Selected extract:
+++
Hello Forum Readers!

I was on Canon´s the PRO Imaging Sales exhibition today (1st of December -12) for nature photographers, here in Stockholm, and the Swedish Canon PRO Photo Specialist Mr. K. Mörck was expecting that Canon probably will make an official announcement about when the first production lenses will be available for sales, later on this month of December 2012. I think many has eagerly been waiting for this lens!

/C


----------



## Jonathan Johansson (Dec 1, 2012)

http://youtu.be/S5u8j75i0b8


----------



## Lee Jay (Dec 1, 2012)

Canon Rumors said:


> <li>Pricing: somewhere around $11000.</li>



Yawn....


----------



## neuroanatomist (Dec 1, 2012)

Lee Jay said:


> Canon Rumors said:
> 
> 
> > <li>Pricing: somewhere around $11000.</li>
> ...


Don't worry, just because you're uninterested due to the high price, doesn't mean there aren't plenty of people excited about this lens. Granted, I'm not one of them, either, but that's because 560mm f/5.6 is not nearly as useful to me as 840mm f/5.6 (or 1200mm f/8 with AF).


----------



## TexPhoto (Dec 1, 2012)
+++
Excerpted data:
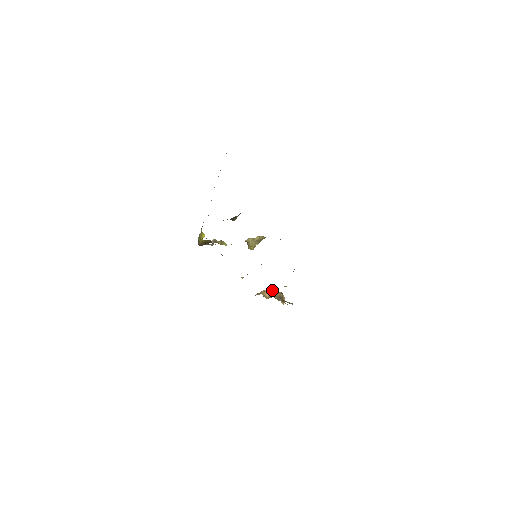
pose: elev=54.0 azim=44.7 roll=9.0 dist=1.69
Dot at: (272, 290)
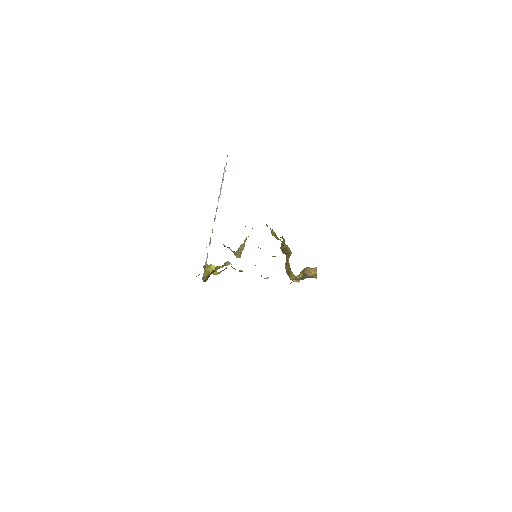
Dot at: occluded
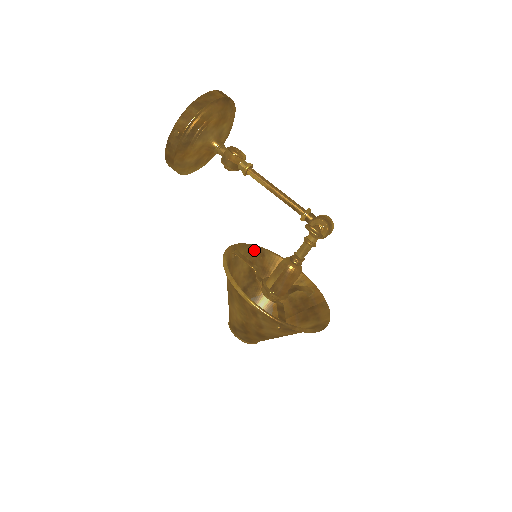
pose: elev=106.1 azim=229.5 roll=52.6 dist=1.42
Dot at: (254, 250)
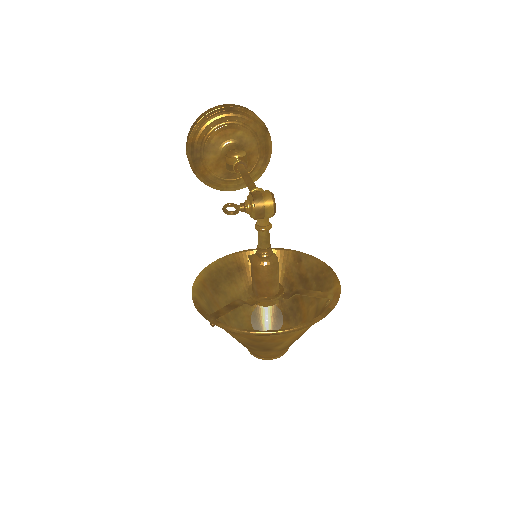
Dot at: (288, 255)
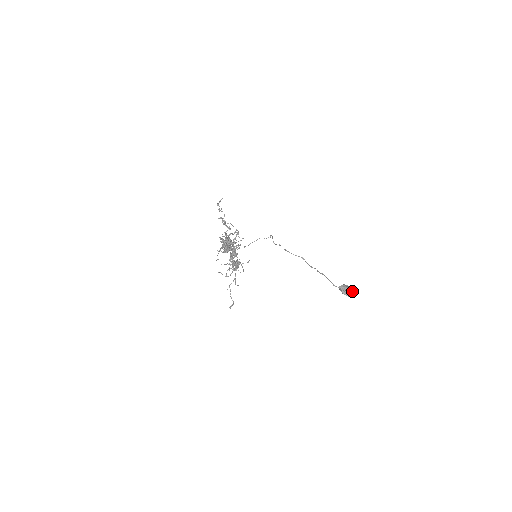
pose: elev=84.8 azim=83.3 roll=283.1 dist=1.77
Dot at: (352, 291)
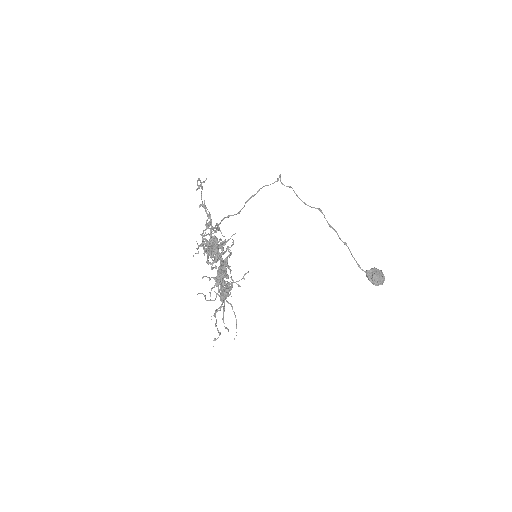
Dot at: (383, 279)
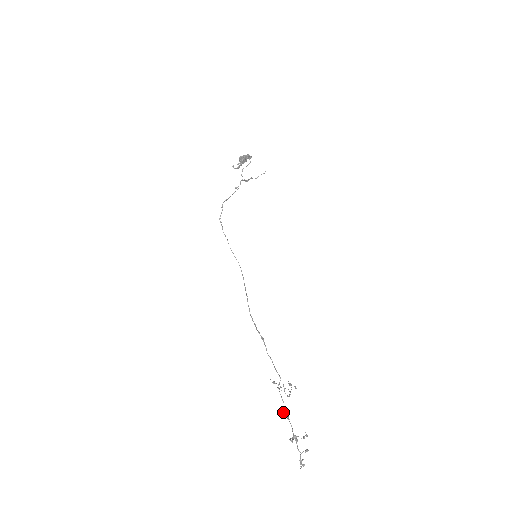
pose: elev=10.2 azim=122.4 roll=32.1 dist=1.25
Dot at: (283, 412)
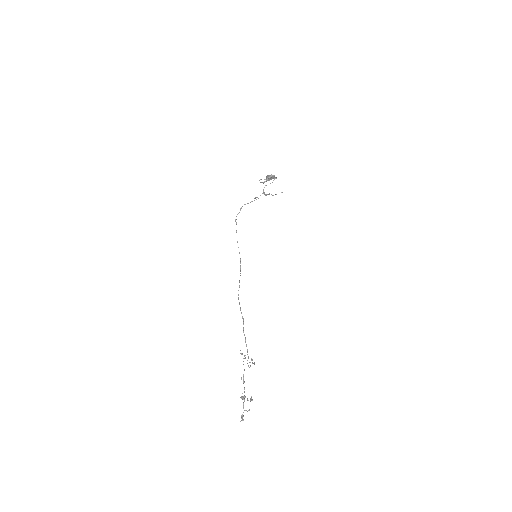
Dot at: (241, 377)
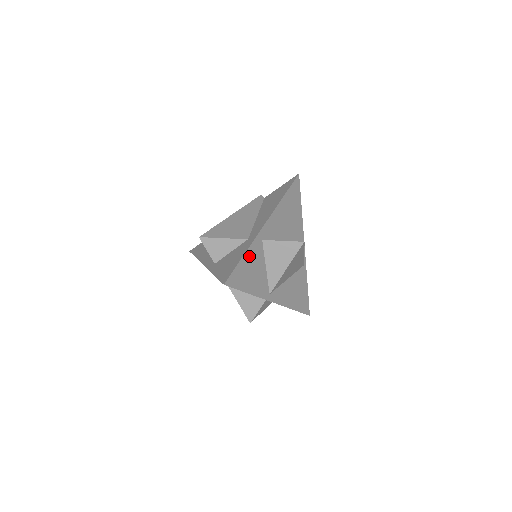
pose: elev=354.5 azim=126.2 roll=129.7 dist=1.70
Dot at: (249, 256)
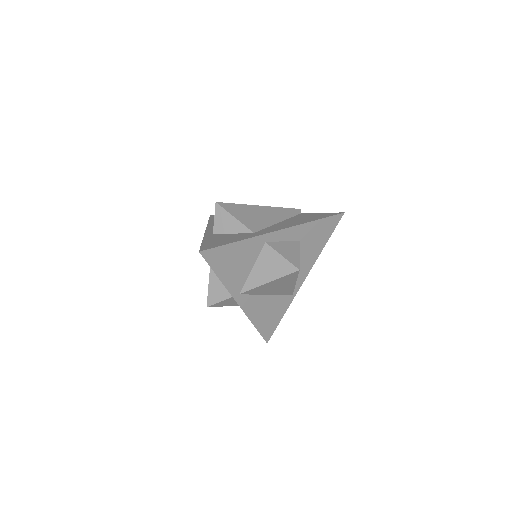
Dot at: (242, 246)
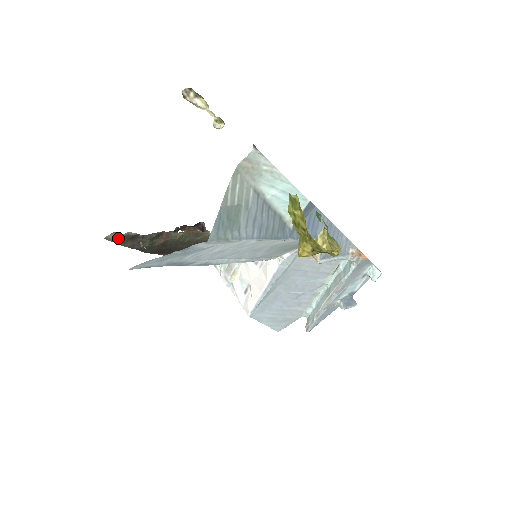
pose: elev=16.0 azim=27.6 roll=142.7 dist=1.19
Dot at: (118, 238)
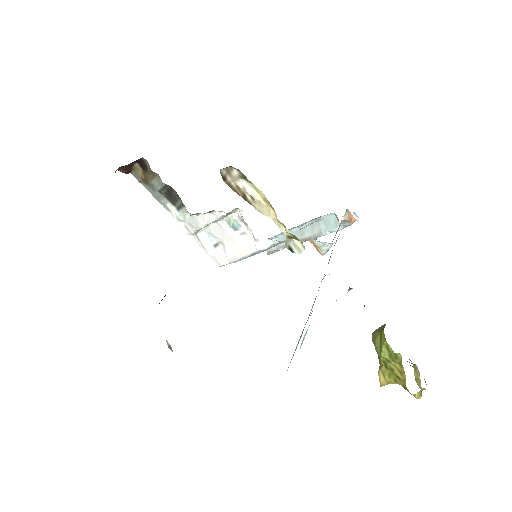
Dot at: occluded
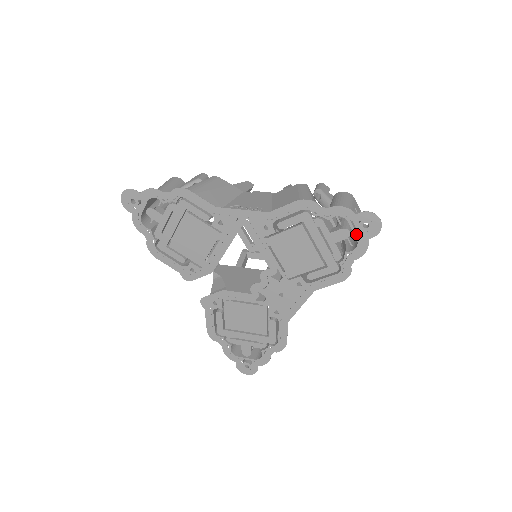
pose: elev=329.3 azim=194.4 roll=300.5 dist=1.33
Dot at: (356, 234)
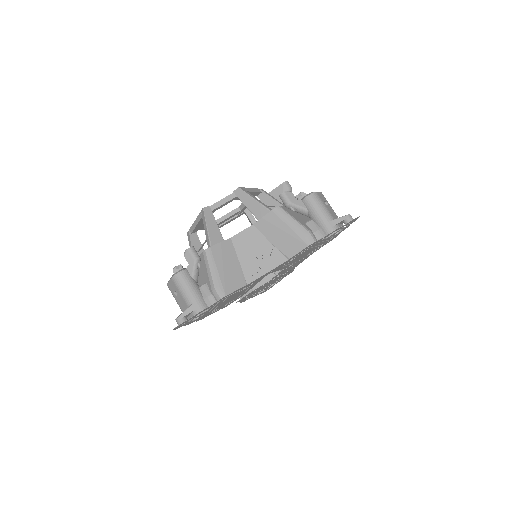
+++
Problems and tasks:
1. Put the records, from their start up to and including the line with "Dot at: (383, 279)", into a Markdown table with the columns Row and Record line, giving each row a number and skipping blank lines. Leave the pictures out of the answer.
2. Write what comes next in the forum thread about Canon's expected lens announcement, picking up after its final line.
The forum thread and the records were taken from separate sources.

Answer list:
1.
| Row | Record line |
|---|---|
| 1 | pose: elev=54.0 azim=44.7 roll=9.0 dist=1.69 |
| 2 | Dot at: (272, 290) |
| 3 | Dot at: occluded |
| 4 | pose: elev=106.1 azim=229.5 roll=52.6 dist=1.42 |
| 5 | Dot at: (254, 250) |
| 6 | Dot at: (288, 255) |
| 7 | pose: elev=84.8 azim=83.3 roll=283.1 dist=1.77 |
| 8 | Dot at: (352, 291) |
| 9 | Dot at: (383, 279) |

2.
The instant 1.4 teleconverter is a great idea. Switching in a teleconverter on big glass is a great time to have 3-4 hands. When I'm shooting surfers, I dread the swap, always worried a teleconverter or worse yet camera body with no lens is going into the sand.


----------



## kidcharles (Dec 2, 2012)

Sure this lens will be a nice versatile telephoto but given that it maxes out at 560 f/5.6 the $11000 price tag is kind of crazy. I'm sure some will pay, but it is still nuts.


----------



## Waterloo (Dec 2, 2012)

Lee Jay said:


> Canon Rumors said:
> 
> 
> > <li>Pricing: somewhere around $11000.</li>
> ...



If you can't afford it, why even comment? My money is in the bank just waiting and I'll be one of the first in line.


----------



## eml58 (Dec 2, 2012)

This is a very interesting Lens, no doubt, Nikon's 200/400 f.4 for wildlife shooters is a bit of a Legend, not great, but damn good. Canon's 200/400 will without a doubt be better, but. I'm a wildlife shooter, Africa & Arctic predominantly, I have waited so long for this lens that I decided to get the 400 f/2.8 VII then a few months back added the 600 f/4 V II, The quality of those two Lenses now makes this Lens superfluous to requirement, and as "Neuroanatomist rightly comments, I'de rather have my 400 f/2.8 & 600 f/4 on my 1Dx with option for f/5.6 & (Now) f/8. I just need a little munchkin to carry the Kit around, but I'll manage the minor downside for the upside of Versatility. I also agree with others that say this Lens will likely be a "Must Have" & I wish them enjoyment.


----------



## Dylan777 (Dec 2, 2012)

With $11000 price tag...I will add this lens on my "DREAM" list :


----------



## robbymack (Dec 2, 2012)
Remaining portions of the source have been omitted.